Neuronal vulnerability and multilineage diversity in multiple sclerosis. Schirmer L, Velmeshev D, Holmqvist S, Kaufmann M, Werneburg S, Jung D, Vistnes S, Stockley JH, Young A, Steindel M, Tung B, Goyal N, Bhaduri A, Mayer S, Engler JB, Bayraktar OA, Franklin RJM, Haeussler M, Reynolds R, Schafer DP, Friese MA, Shiow LR, Kriegstein AR, Rowitch DH. Nature. 2019 Jul 17. doi: 10.1038/s41586-019-1404-z. [Epub ahead of print]
Multiple sclerosis (MS) is a neuroinflammatory disease with a relapsing–remitting disease course at early stages, distinct lesion characteristics in cortical grey versus subcortical white matter and neurodegeneration at chronic stages. Here we used single-nucleus RNA sequencing to assess changes in expression in multiple cell lineages in MS lesions and validated the results using multiplex in situ hybridization. We found selective vulnerability and loss of excitatory CUX2-expressing projection neurons in upper-cortical layers underlying meningeal inflammation; such MS neuron populations exhibited upregulation of stress pathway genes and long non-coding RNAs. Signatures of stressed oligodendrocytes, reactive astrocytes and activated microglia mapped most strongly to the rim of MS plaques. Notably, single-nucleus RNA sequencing identified phagocytosing microglia and/or macrophages by their ingestion and perinuclear import of myelin transcripts, confirmed by functional mouse and human culture assays. Our findings indicate lineage- and region-specific transcriptomic changes associated with selective cortical neuron damage and glial activation contributing to progression of MS lesions.

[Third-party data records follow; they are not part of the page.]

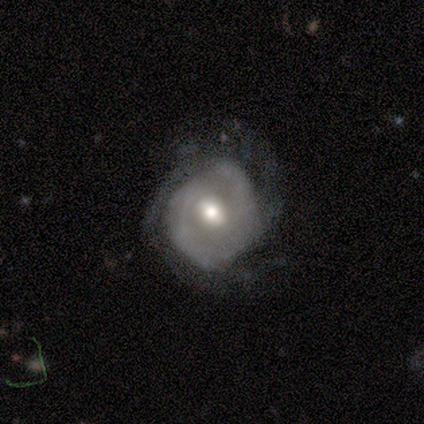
This is clearly a featured or disk galaxy (100%). It is clearly not viewed edge-on (100%). Bar: marginally weak (40%, tied with no). Spiral arm pattern: likely yes (60%). Spiral arm count: likely 2 (67%). Spiral winding: clearly tight (100%). Central bulge: clearly moderate (100%). Merging: likely minor disturbance (60%).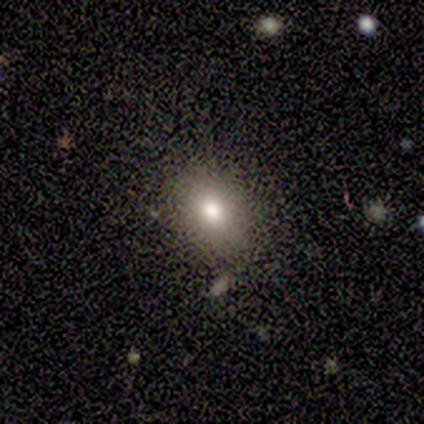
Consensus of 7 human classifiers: smooth 86%, featured or disk 14%, star or artifact 0%. Down the decision tree: how rounded — in between (67%); merging — none (86%).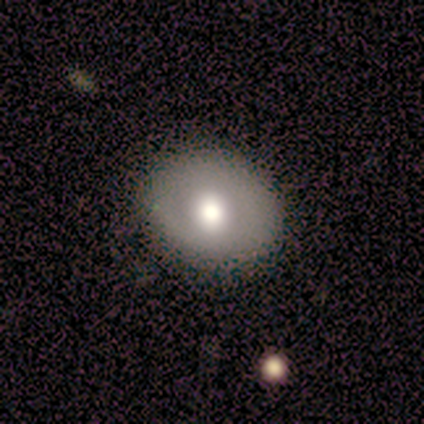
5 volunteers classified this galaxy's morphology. smooth-or-featured: smooth: 80% | star or artifact: 20% | featured or disk: 0%
  how-rounded: round: 100% | in between: 0% | cigar-shaped: 0%
  merging: none: 100% | minor disturbance: 0% | major disturbance: 0% | merger: 0%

Broadly defined, projection neurons are neurons whose axons extend from the neuronal cell body within the central nervous system (CNS) to one or more distant regions of the CNS.
The new powerfull techique is single nucleus sequencing so you get a genome profile of every individual cell. This is great but the problem is you have to do thousands and thousands of cells to get an idea of what is going on, as your selection of cells will determine what you find.
There was loss of excitatory nerves under areas of meningeal infiltration suggesting that the inflammation can be important. However as these are projection neurons remember the damaging event may be very far away perhaps leading to the idea of the degenerating cortical lessions on the outside of the brain that are not demyelinating.
The T cell immunologists will be one the case and they will be sequencing thousands of cells to get their T cell receptors in the hold that they can find the specific antigen. Will they rememebr that is likely that most T cells will be just bystander cells, called into the inflammatory lesion due to their expression of adhesion molecules and chemokine receptors. Will they find MBP (myelin basic protein) reactive T cells. I bet they will because they will be looking for them. But is that the major problem or a secondary epiphenomenon due to previous damage liberating MBP.
Then there is the hoover microglia who clean the debris to allow repair to occur
They say they find transcriptional profiles of the cells that relate to the progression of the lesion, however you have toalso remember that the genes they can find is secondary to the cells they find so if there are macrophages there, then there are macrophage genes there. It doesn’t prove cause and effect.